*PROBLEM*:
Write out the stretch of lines below that begins at the line with "x_3 $ \\\hline" and ends at the line with "0) costs 50", including both, exactly as given and nothing more.

*RECORDS SUPPLIED*:
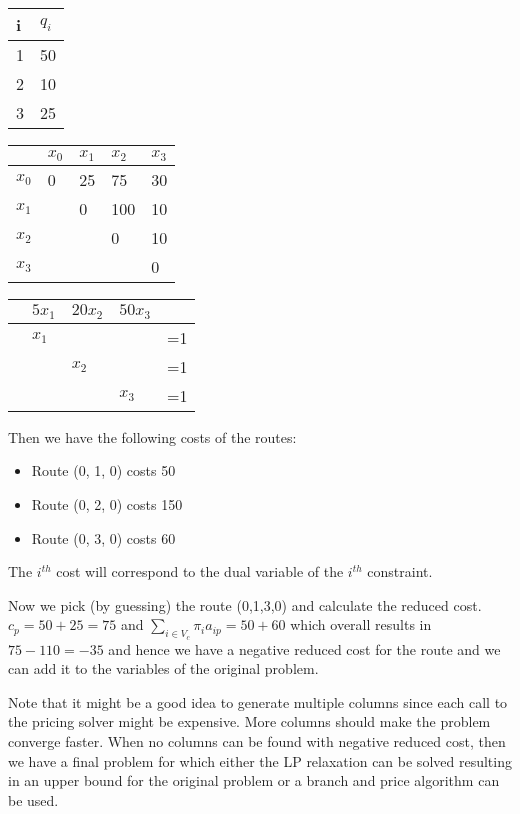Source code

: \begin{table}[H]
\begin{tabular}{|l|l|}
	\hline
	i & $q_i$    \\\hline
	1 & 50       \\\hline
	2 & 10       \\\hline
	3 & 25       \\\hline
\end{tabular}
\quad
\begin{tabular}{|l|llll|}
	\hline
	& $ x_0 $   & $ x_1 $ & $ x_2 $ & $ x_3 $ \\\hline
	$ x_0 $ & 0         & 25      & 75      & 30  \\
	$ x_1 $ &           & 0       & 100     & 10  \\
	$ x_2 $ &           &         & 0       & 10  \\
	$ x_3 $ &           &         &         & 0  \\
	\hline
\end{tabular}
\quad
\begin{tabular}{|lllll|}
	\hline
	& $5x_1$ & $20x_2$ & $50x_3$ &    \\\hline
	& $x_1$  &         &         & =1 \\
	&        & $x_2$   &         & =1 \\
	&        &         & $x_3$   & =1 \\\hline
\end{tabular}
\end{table}

Then we have the following costs of the routes:

\begin{itemize}
\item[] Route (0, 1, 0) costs 50
\item[] Route (0, 2, 0) costs 150
\item[] Route (0, 3, 0) costs 60
\end{itemize}
The $i^{th}$ cost will correspond to the dual variable of the $i^{th}$ constraint.

Now we pick (by guessing) the route (0,1,3,0) and calculate the reduced cost. $c_p = 50+25=75$ and $\sum_{i\in V_c} \pi_i a_{ip} = 50+60 $ which overall results in $75-110 = -35$ and hence we have a negative reduced cost for the route and we can add it to the variables of the original problem.

\newpar Note that it might be a good idea to generate multiple columns since each call to the pricing solver might be expensive. More columns should make the problem converge faster. When no columns can be found with negative reduced cost, then we have a final problem for which either the LP relaxation can be solved resulting in an upper bound for the original problem or a branch and price algorithm can be used.

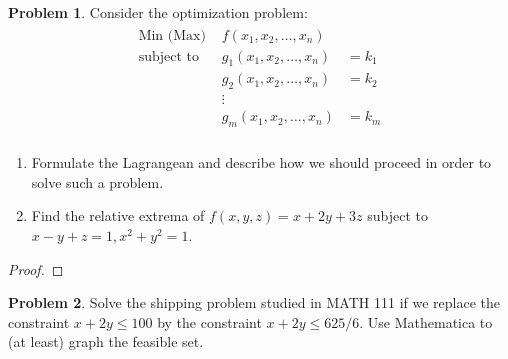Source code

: \documentclass[12pt]{article}
\theoremstyle{definition}
\newtheorem{problem}{Problem}
\begin{document}
\begin{problem}
  Consider the optimization problem:
  \begin{align*}
    \begin{array} {lcl}
      \text{Min (Max) } & f(x_1, x_2, \dots, x_n) & \\
      \text{subject to } & g_1(x_1, x_2, \dots, x_n) &= k_1 \\
      & g_2(x_1, x_2, \dots, x_n) &= k_2 \\
      & \vdots & \\
      & g_m(x_1, x_2, \dots, x_n) &= k_m \\
    \end{array}
  \end{align*}
  \begin{enumerate}
    \item Formulate the Lagrangean and describe how we should proceed in order
      to solve such a problem.
    \item Find the relative extrema of $f(x, y, z) = x + 2y + 3z$ subject to
      $x - y + z = 1, x^2 + y^2 = 1$.
  \end{enumerate}
\end{problem}

\begin{proof}
\end{proof}
\newpage


\begin{problem}
  Solve the shipping problem studied in MATH 111 if we replace the constraint
  $x + 2y \leq 100$ by the constraint $x + 2y \leq 625/6$. Use Mathematica to
  (at least) graph the feasible set.
\end{problem}
\end{document}
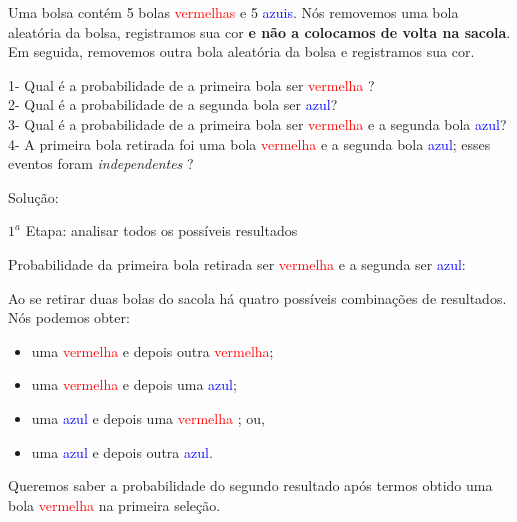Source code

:\documentclass[
]{book}
\providecommand{\tightlist}{%
  \setlength{\itemsep}{0pt}\setlength{\parskip}{0pt}}
\begin{document}
Uma bolsa contém 5 bolas \textcolor{red}{vermelhas} e 5 \textcolor{blue}{azuis}. Nós removemos uma bola aleatória da bolsa, registramos sua cor \textbf{e não a colocamos de volta na sacola}. Em seguida, removemos outra bola aleatória da bolsa e registramos sua cor.

\hfill\break

1- Qual é a probabilidade de a primeira bola ser \textcolor{red}{vermelha} ?\\
2- Qual é a probabilidade de a segunda bola ser \textcolor{blue}{azul}?\\
3- Qual é a probabilidade de a primeira bola ser \textcolor{red}{vermelha} e a segunda bola \textcolor{blue}{azul}?\\
4- A primeira bola retirada foi uma bola \textcolor{red}{vermelha} e a segunda bola \textcolor{blue}{azul}; esses eventos foram \emph{independentes} ?

\hfill\break

Solução:

\hfill\break

\(1^{a}\) Etapa: analisar todos os possíveis resultados

\hfill\break

Probabilidade da primeira bola retirada ser \textcolor{red}{vermelha} e a segunda ser \textcolor{blue}{azul}:

\hfill\break

Ao se retirar duas bolas do sacola há quatro possíveis combinações de resultados. Nós podemos obter:

\hfill\break

\begin{itemize}
\tightlist
\item
  uma \textcolor{red}{vermelha} e depois outra \textcolor{red}{vermelha};\\
\item
  uma \textcolor{red}{vermelha} e depois uma \textcolor{blue}{azul};\\
\item
  uma \textcolor{blue}{azul} e depois uma \textcolor{red}{vermelha} ; ou,\\
\item
  uma \textcolor{blue}{azul} e depois outra \textcolor{blue}{azul}.
\end{itemize}

\hfill\break

Queremos saber a probabilidade do segundo resultado após termos obtido uma bola \textcolor{red}{vermelha} na primeira seleção.
\end{document}
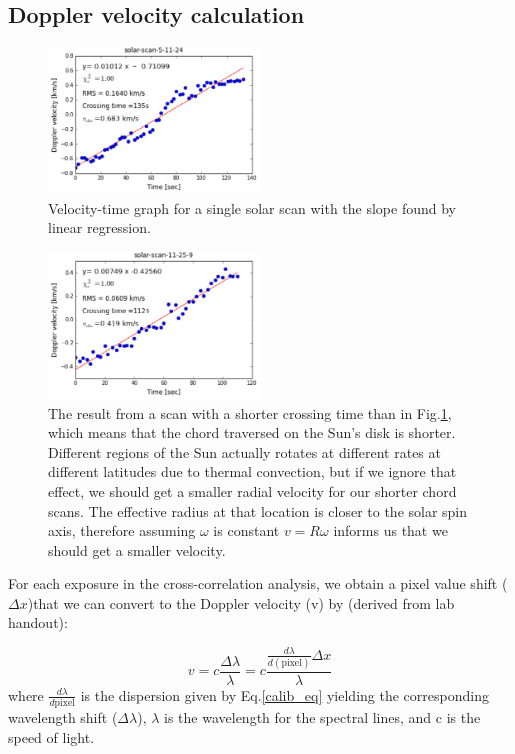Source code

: \documentclass[authoryear, 12pt,5p, times]{elsarticle}
\begin{document}
\subsection{Doppler velocity calculation}
\label{results}
\begin{figure}[h!]
\includegraphics[width=0.5\textwidth]{figures/long_cord_dv}
\caption{Velocity-time graph for a single solar scan with the slope found by linear regression.}
\label{long_cord_dv}
\end{figure}
\begin{figure}[h!]
\includegraphics[width=0.5\textwidth]{figures/short_cord_dv}
\caption{The result from a scan with a shorter crossing time than in Fig.\ref{long_cord_dv}, which means that the chord traversed on the Sun's disk is shorter. Different regions of the Sun actually rotates at different rates at different latitudes due to thermal convection, but if we ignore that effect, we should get a smaller radial velocity for our shorter chord scans. The effective radius at that location is closer to the solar spin axis, therefore assuming $\omega$ is constant $v=R\omega$ informs us that we should get a smaller velocity.}
\label{short_cord_dv}
\end{figure}
\label{results}
For each exposure in the cross-correlation analysis, we obtain a pixel value shift ($\Delta x$)that we can convert to the Doppler velocity (v) by (derived from lab handout): 

\begin{equation}
v = c\frac{\Delta\lambda}{\lambda}=c \frac{\frac{d\lambda}{d(\text{pixel})}\Delta x}{\lambda}
\label{doppler_eq}
\end{equation}
where $\frac{d\lambda}{d\text{pixel}}$ is the dispersion given by Eq.\ref{calib_eq} yielding the corresponding wavelength shift ($\Delta \lambda$), $\lambda$ is the wavelength for the spectral lines, and c is the speed of light.
\end{document}

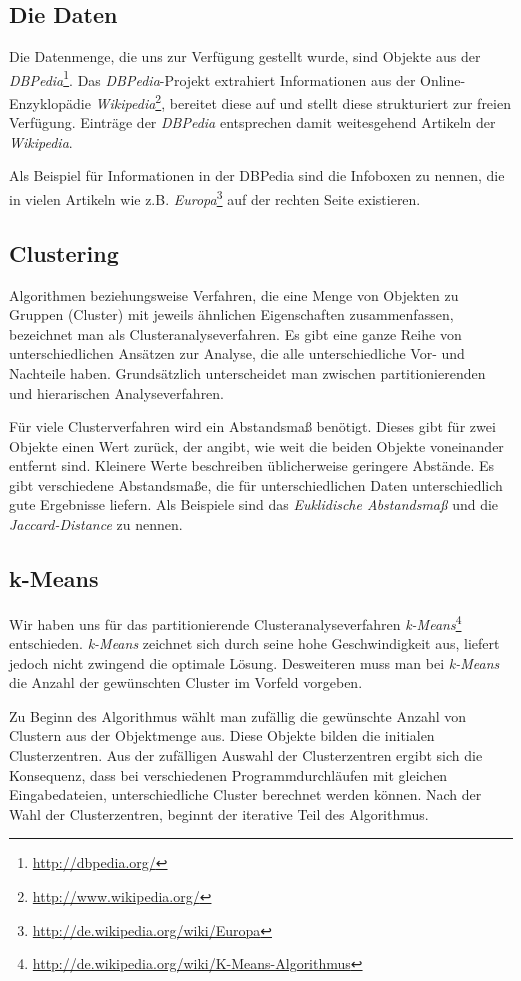 \documentclass[a4paper]{llncs}
\begin{document}
\subsection{Die Daten}
Die Datenmenge, die uns zur Verfügung gestellt wurde, sind Objekte aus der \emph{DBPedia}\footnote{\url{http://dbpedia.org/}}. Das \emph{DBPedia}-Projekt extrahiert Informationen aus der Online-Enzyklopädie \emph{Wikipedia}\footnote{\url{http://www.wikipedia.org/}}, bereitet diese auf und stellt diese strukturiert zur freien Verfügung. Einträge der \emph{DBPedia} entsprechen damit weitesgehend Artikeln der \emph{Wikipedia}.

Als Beispiel für Informationen in der DBPedia sind die Infoboxen zu nennen, die in vielen Artikeln wie z.B. \emph{Europa}\footnote{\url{http://de.wikipedia.org/wiki/Europa}} auf der rechten Seite existieren.

\subsection{Clustering}
Algorithmen beziehungsweise Verfahren, die eine Menge von Objekten zu Gruppen (Cluster) mit jeweils ähnlichen Eigenschaften zusammenfassen, bezeichnet man als Clusteranalyseverfahren. Es gibt eine ganze Reihe von unterschiedlichen Ansätzen zur Analyse, die alle unterschiedliche Vor- und Nachteile haben. Grundsätzlich unterscheidet man zwischen partitionierenden und hierarischen Analyseverfahren.

Für viele Clusterverfahren wird ein Abstandsmaß benötigt. Dieses gibt für zwei Objekte einen Wert zurück, der angibt, wie weit die beiden Objekte voneinander entfernt sind. Kleinere Werte beschreiben üblicherweise geringere Abstände. Es gibt verschiedene Abstandsmaße, die für unterschiedlichen Daten unterschiedlich gute Ergebnisse liefern. Als Beispiele sind das \emph{Euklidische Abstandsmaß} und die \emph{Jaccard-Distance} zu nennen.

\subsection{k-Means}
Wir haben uns für das partitionierende Clusteranalyseverfahren \emph{k-Means}\footnote{\url{http://de.wikipedia.org/wiki/K-Means-Algorithmus}} entschieden. \emph{k-Means} zeichnet sich durch seine hohe Geschwindigkeit aus, liefert jedoch nicht zwingend die optimale Lösung. Desweiteren muss man bei \emph{k-Means} die Anzahl der gewünschten Cluster im Vorfeld vorgeben.

Zu Beginn des Algorithmus wählt man zufällig die gewünschte Anzahl von Clustern aus der Objektmenge aus. Diese Objekte bilden die initialen Clusterzentren. Aus der zufälligen Auswahl der Clusterzentren ergibt sich die Konsequenz, dass bei verschiedenen Programmdurchläufen mit gleichen Eingabedateien, unterschiedliche Cluster berechnet werden können. Nach der Wahl der Clusterzentren, beginnt der iterative Teil des Algorithmus.
\end{document}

*ANSWER SPACE*:
	& $ x_0 $   & $ x_1 $ & $ x_2 $ & $ x_3 $ \\\hline
	$ x_0 $ & 0         & 25      & 75      & 30  \\
	$ x_1 $ &           & 0       & 100     & 10  \\
	$ x_2 $ &           &         & 0       & 10  \\
	$ x_3 $ &           &         &         & 0  \\
	\hline
\end{tabular}
\quad
\begin{tabular}{|lllll|}
	\hline
	& $5x_1$ & $20x_2$ & $50x_3$ &    \\\hline
	& $x_1$  &         &         & =1 \\
	&        & $x_2$   &         & =1 \\
	&        &         & $x_3$   & =1 \\\hline
\end{tabular}
\end{table}

Then we have the following costs of the routes:

\begin{itemize}
\item[] Route (0, 1, 0) costs 50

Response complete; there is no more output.